On April 24, 2020, Bethel School District Superintendent Tom Seigel sent a letter to Fisher, stating that his contract with the district would not be renewed the following year, citing an “unsatisfactory” evaluation rating.
Records show that Fisher submitted his resignation to Bethel School District on April 30, 2020, writing: “In the shadow of the impact of the COVID-19 pandemic, I feel that I need to work closer to my home, and work closer with my local community to serve young people best.”
Tacoma Public Schools’ labor relations department said Fisher answered “No” on his employment application when asked if he was being “investigated for alleged misconduct or other alleged grounds for discipline … by his current or former employer” and if he resigned in order to “avoid discharge or non-renewal.”
In his Nov. 18 interview with the Tacoma district, Fisher maintained he was not being investigated at the time but said he “should have done better.”
Fisher’s last day in Tacoma is Aug. 31, 2021, when his contract expires.
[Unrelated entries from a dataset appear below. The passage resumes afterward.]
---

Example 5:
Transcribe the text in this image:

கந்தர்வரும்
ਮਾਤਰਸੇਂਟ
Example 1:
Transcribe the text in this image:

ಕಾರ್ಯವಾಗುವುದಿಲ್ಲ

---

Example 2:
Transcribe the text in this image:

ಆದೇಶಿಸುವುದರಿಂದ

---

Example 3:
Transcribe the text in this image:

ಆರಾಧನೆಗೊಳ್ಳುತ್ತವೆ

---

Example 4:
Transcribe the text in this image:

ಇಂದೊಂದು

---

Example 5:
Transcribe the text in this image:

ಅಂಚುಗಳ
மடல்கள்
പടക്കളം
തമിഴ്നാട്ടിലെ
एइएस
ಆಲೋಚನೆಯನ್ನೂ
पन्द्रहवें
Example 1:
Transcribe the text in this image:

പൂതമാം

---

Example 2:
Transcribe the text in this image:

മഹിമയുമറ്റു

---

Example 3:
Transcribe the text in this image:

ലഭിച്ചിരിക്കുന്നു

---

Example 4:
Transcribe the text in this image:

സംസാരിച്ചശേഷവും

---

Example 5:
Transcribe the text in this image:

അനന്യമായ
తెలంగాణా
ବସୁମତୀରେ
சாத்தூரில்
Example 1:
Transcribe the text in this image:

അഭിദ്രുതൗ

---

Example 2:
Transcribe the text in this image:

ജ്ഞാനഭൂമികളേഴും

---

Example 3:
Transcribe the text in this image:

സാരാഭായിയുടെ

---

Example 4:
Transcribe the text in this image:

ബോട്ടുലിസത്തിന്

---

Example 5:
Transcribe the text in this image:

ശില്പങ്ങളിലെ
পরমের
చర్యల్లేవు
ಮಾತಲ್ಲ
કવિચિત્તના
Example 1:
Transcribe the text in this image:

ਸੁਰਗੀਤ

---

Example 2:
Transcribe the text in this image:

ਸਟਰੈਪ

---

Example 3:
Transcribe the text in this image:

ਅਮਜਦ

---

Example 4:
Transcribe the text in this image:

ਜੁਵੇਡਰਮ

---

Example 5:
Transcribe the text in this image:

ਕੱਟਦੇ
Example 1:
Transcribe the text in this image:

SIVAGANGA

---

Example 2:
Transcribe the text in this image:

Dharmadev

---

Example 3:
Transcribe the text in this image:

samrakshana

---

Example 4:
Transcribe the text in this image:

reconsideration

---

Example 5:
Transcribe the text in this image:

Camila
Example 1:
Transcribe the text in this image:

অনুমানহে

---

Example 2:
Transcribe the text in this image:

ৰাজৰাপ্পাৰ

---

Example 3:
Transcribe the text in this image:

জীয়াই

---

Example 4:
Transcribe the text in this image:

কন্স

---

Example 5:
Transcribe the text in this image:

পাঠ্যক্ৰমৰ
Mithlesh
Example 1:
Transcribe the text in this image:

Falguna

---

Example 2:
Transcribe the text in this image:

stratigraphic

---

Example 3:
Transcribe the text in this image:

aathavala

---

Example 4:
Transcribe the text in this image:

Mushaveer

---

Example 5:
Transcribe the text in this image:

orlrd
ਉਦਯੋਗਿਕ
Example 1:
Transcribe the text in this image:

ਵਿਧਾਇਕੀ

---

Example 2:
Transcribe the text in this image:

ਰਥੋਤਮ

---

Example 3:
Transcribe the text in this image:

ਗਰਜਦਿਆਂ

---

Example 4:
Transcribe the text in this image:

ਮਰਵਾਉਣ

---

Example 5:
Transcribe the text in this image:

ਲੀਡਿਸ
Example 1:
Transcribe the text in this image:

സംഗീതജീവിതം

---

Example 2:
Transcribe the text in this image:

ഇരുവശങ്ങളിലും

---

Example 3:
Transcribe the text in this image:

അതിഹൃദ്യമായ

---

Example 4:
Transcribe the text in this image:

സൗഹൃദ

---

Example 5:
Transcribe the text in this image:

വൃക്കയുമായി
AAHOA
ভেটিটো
It’s typical for teachers under a contract who are placed on administrative leave to continue to receive their salary, according to district officials. He will not be teaching during that time. Fisher’s annual salary is $68,756, according to a public records obtained by The News Tribune.
“I am grateful for the opportunities and experiences this position has afforded me,” Fisher said in his resignation letter. “I wish Tacoma Public Schools success in the future.”
Fisher submitted his resignation on Feb. 23, less than a week before Tacoma Superintendent Carla Santorno wrote a letter to Catherine Slagle, director of the Office of Professional Practice at the Office of Superintendent of Public Instruction (OSPI), stating she has reason to believe Fisher “may have committed acts of unprofessional conduct.”
“Although he recently submitted his resignation with the Tacoma School District, I have sufficient reliable information that he may have a behavioral problem that may endanger the education welfare and/or personal safety of students contrary” to state law, Santorno wrote in the March 1 letter.